NASA reported Monday that the Phoenix Mars Lander sent its last signal Nov. 2. The lander ran out of power because diminishing sunshine on its Martian arctic landing site was not enough to charge its solar arrays. Shorter days, dust, clouds, and cooler temperatures have descended on the site with the approach of autumn.

NASA expected the loss of power, and the spacecraft operated for more than five months, which is longer than the three months scientists and engineers anticipated.

"Phoenix not only met the tremendous challenge of landing safely, it accomplished scientific investigations on 149 of its 152 Martian days as a result of dedicated work by a talented team," said Barry Goldstein, Phoenix's project manager at NASA's Jet Propulsion Laboratory in Pasadena, Calif.

The Phoenix landed May 25, then dug soil from the surface of Mars, scooped it up, baked it, and "sniffed" and "tasted" the soil to determine its components.

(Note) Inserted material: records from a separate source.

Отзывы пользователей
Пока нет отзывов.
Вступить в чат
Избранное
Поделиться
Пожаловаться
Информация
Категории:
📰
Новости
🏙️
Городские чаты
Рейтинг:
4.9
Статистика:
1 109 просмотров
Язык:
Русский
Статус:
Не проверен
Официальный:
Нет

It also found evidence of water and ice beneath the surface. NASA's Mars Odyssey orbiter first detected the possible presence of water from a distance in 2002.

Phoenix's cameras delivered more than 25,000 pictures, from wide landscape shots to images with resolutions close to the atomic level taken by the first atomic force microscope ever used outside Earth.

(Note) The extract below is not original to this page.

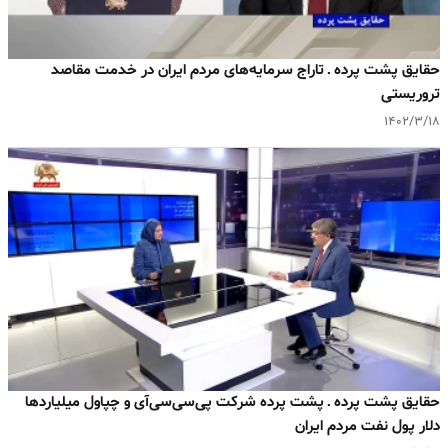
حقایق پشت پرده ـ تاراج سرمایه‌های مردم ایران در خدمت مقاصد
تروریستی
۱۴۰۲/۳/۱۸
حقایق پشت پرده ـ پشت پرده شرکت پی‌سی‌سی‌آی و چپاول میلیاردها
دلار پول نفت مردم ایران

The information that Phoenix collected could help scientists determine whether there was ever life on Mars, most likely in the form of microbes.

"Phoenix provided an important step to spur the hope that we can show Mars was once habitable and possibly supported life," Doug McCuistion, director of the Mars Exploration Program at NASA headquarters in Washington, said in a statement. "Phoenix was supported by orbiting NASA spacecraft providing communications relay while producing their own fascinating science. With the upcoming launch of the Mars Science Laboratory, the Mars Program never sleeps."

The Phoenix also uncovered a never-before-discovered mildly alkaline soil; small concentrations of salt, a nutrient that supports life; as well as perchlorate salt and calcium carbonate, which give clues about water, ice, and soil conditions on Mars. It found two types of ice deposits, captured images of snowfall, and recorded temperatures, pressure, humidity, wind, haze, clouds, frost, and whirlwinds, NASA said.

The Phoenix team will continue to evaluate the data and listen for calls from the lander, although they doubt weather conditions will allow the spacecraft to regain power.